:: DIRECTIONS FOR THIS TASK ::
Read the data below. Every line holding the string "round" must be copied.

(Recorded data)
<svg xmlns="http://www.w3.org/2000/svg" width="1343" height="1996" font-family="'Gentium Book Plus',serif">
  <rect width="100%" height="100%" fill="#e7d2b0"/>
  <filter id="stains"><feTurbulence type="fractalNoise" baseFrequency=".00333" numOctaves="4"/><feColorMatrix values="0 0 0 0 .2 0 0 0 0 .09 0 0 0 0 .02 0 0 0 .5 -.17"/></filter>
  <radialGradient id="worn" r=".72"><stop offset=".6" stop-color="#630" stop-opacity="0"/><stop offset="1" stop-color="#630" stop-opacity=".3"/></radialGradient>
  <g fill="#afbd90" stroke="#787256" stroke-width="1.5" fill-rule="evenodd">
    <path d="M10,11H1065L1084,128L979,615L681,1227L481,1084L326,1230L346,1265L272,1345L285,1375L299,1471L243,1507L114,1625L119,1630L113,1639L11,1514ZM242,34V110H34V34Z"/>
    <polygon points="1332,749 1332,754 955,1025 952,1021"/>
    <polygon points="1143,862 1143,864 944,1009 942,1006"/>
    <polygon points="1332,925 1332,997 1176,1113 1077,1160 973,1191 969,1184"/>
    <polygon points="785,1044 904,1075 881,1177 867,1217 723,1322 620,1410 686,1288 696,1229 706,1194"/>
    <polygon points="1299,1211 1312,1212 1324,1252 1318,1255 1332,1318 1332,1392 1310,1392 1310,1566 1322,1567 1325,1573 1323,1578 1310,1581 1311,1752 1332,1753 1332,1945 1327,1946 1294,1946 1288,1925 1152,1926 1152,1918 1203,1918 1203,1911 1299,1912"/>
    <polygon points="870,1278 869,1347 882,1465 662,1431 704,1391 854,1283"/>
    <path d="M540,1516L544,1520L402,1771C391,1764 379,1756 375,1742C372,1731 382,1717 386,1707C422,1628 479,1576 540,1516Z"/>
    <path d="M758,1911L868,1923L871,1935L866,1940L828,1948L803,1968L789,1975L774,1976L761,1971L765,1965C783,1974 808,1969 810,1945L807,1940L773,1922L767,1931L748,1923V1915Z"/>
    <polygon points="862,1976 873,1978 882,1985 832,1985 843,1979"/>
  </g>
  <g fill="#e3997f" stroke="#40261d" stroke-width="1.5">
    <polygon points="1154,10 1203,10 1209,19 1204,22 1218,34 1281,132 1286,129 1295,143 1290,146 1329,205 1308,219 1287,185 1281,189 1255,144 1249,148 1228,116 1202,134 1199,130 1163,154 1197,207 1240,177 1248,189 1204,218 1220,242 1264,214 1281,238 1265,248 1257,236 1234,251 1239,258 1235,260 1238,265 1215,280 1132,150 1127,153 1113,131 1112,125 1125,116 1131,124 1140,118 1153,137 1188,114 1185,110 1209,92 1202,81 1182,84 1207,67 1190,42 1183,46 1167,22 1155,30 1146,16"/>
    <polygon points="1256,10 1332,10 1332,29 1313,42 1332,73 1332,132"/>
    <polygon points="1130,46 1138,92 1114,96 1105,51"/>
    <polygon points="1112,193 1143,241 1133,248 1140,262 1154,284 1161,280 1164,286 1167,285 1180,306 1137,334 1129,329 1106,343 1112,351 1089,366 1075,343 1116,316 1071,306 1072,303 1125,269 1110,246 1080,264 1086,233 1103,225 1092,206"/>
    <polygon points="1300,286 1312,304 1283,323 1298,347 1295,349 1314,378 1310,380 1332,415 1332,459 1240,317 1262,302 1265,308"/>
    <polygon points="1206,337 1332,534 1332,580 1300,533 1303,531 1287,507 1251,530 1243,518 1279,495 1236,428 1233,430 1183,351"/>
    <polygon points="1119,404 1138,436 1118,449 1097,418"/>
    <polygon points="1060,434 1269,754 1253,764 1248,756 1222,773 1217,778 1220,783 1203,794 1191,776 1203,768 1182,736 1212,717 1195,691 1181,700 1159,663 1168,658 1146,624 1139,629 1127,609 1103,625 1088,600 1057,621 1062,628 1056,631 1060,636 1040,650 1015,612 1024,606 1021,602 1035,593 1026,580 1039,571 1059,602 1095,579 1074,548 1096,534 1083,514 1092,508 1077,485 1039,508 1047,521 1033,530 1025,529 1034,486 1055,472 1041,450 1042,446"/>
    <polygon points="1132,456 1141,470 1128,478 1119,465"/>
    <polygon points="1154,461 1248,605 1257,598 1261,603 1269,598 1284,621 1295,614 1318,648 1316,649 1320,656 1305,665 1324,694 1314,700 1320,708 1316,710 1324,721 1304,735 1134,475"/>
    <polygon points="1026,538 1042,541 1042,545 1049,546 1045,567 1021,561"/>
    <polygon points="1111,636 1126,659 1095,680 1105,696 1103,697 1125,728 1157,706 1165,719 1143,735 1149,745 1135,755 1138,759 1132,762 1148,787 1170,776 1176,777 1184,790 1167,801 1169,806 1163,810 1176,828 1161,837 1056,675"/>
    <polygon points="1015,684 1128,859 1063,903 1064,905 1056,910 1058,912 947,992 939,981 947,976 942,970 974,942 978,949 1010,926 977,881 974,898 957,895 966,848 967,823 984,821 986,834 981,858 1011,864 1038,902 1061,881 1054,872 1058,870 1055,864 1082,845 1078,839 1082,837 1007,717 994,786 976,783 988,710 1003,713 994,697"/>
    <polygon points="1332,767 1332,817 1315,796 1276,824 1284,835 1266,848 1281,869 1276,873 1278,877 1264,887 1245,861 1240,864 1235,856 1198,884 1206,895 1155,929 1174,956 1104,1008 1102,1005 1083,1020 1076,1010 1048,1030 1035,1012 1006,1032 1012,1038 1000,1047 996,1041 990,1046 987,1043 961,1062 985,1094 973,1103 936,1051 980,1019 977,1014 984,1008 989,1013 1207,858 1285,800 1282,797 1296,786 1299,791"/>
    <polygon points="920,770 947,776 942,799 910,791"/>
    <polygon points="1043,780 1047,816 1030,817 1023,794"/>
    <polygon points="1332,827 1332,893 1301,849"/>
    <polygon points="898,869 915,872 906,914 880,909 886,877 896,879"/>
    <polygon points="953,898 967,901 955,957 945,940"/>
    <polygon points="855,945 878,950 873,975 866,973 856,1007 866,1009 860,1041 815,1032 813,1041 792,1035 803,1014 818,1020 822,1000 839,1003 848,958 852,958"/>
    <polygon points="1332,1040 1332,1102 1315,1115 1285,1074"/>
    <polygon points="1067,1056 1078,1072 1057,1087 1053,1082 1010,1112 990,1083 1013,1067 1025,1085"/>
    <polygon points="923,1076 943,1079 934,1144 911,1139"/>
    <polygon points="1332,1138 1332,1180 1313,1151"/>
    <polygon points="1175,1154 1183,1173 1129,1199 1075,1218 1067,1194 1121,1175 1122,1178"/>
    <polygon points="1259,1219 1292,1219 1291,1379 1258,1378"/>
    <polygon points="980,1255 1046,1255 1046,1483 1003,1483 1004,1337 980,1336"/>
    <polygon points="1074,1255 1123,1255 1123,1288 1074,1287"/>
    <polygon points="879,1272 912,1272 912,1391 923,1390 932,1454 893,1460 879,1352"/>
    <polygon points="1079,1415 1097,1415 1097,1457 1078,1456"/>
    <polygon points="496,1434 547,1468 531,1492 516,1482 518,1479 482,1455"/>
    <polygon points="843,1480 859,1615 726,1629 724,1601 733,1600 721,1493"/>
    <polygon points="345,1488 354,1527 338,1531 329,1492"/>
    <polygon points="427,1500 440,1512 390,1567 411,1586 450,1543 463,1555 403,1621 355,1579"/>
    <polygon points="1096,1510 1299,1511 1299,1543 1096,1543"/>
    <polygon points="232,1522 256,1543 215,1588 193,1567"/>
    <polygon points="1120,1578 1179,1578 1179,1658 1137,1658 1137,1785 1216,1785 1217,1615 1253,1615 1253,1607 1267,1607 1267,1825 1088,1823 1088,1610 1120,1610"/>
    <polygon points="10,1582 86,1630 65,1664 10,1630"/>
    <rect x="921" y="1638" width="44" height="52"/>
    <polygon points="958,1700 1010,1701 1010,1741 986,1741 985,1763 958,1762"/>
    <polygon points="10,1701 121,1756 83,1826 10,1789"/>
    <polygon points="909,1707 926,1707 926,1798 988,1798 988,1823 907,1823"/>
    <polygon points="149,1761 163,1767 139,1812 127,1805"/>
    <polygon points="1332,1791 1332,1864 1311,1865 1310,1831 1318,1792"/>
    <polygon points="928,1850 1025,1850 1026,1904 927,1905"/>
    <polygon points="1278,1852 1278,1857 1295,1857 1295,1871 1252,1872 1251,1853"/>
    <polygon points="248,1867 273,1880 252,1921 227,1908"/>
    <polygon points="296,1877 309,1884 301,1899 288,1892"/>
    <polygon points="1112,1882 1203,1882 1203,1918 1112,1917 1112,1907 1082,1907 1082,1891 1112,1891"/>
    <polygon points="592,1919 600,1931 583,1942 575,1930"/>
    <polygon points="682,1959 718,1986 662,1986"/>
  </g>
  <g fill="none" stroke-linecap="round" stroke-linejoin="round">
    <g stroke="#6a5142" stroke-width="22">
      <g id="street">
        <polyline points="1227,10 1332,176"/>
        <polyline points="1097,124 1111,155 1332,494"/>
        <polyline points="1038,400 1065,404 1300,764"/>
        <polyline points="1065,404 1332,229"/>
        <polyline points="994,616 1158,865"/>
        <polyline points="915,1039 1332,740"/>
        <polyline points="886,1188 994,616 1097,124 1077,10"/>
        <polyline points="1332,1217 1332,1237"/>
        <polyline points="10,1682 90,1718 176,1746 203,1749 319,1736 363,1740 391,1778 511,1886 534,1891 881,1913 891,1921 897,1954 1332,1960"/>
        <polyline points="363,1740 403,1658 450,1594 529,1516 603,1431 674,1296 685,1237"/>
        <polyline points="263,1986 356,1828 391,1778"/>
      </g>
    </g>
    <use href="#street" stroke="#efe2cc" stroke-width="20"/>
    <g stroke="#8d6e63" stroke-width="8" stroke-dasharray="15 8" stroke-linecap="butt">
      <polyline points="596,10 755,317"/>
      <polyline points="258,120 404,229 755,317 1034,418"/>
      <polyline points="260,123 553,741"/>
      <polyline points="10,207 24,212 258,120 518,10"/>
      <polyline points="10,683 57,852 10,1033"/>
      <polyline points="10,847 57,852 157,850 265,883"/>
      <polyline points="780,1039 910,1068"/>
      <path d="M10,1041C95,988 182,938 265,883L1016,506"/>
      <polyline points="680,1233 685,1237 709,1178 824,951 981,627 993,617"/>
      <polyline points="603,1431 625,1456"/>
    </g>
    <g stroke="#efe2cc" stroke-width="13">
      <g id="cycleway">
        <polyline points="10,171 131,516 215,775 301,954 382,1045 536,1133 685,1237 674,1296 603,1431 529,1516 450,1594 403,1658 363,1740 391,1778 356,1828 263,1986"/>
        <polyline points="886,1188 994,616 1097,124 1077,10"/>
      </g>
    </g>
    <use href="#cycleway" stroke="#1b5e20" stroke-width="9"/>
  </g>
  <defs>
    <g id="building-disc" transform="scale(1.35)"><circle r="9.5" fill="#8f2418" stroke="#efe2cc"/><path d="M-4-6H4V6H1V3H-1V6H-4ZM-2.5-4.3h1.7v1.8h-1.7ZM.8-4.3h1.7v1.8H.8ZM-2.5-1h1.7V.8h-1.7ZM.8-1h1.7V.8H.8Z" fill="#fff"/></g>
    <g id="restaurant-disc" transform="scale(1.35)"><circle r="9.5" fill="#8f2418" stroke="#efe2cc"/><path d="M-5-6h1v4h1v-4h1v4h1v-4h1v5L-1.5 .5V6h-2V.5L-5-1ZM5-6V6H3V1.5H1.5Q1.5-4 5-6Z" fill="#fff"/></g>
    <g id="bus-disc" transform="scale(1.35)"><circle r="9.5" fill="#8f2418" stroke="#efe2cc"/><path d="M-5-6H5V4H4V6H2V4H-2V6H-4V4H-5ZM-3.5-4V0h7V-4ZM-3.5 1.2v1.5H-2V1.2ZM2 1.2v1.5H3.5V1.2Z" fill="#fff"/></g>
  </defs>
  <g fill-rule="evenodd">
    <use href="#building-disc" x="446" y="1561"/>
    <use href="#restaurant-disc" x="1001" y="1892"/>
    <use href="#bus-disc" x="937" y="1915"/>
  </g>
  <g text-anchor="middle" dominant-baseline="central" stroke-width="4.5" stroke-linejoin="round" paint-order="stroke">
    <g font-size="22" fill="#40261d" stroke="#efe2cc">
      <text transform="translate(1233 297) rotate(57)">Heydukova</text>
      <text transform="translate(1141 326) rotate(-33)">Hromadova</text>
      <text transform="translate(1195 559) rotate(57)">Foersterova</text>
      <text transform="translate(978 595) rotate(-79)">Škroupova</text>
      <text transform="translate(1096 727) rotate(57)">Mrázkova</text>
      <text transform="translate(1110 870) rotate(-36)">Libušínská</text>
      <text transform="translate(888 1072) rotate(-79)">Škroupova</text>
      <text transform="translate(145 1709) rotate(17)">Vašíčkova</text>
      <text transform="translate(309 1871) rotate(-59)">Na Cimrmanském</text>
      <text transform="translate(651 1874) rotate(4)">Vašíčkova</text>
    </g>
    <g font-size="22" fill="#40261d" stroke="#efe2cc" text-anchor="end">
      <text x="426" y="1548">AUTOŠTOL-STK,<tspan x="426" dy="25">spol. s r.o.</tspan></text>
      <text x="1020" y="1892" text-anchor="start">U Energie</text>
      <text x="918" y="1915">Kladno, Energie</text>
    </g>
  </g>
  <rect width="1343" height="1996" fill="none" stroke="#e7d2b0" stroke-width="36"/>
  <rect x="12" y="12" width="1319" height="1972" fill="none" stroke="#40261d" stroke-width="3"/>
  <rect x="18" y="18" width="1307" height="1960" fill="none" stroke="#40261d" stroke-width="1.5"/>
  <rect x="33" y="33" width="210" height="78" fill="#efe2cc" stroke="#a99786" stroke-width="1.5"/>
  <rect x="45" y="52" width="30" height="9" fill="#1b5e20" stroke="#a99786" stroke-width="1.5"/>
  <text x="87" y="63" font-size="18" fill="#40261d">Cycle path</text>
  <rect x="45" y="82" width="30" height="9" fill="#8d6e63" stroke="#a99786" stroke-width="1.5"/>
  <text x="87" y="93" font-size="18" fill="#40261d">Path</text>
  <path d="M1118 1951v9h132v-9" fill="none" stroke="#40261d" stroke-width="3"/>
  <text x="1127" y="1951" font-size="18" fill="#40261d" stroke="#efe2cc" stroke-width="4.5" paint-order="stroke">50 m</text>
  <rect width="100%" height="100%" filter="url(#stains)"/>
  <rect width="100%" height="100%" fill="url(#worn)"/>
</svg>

:: SOLUTION ::
  <g fill="none" stroke-linecap="round" stroke-linejoin="round">
  <g text-anchor="middle" dominant-baseline="central" stroke-width="4.5" stroke-linejoin="round" paint-order="stroke">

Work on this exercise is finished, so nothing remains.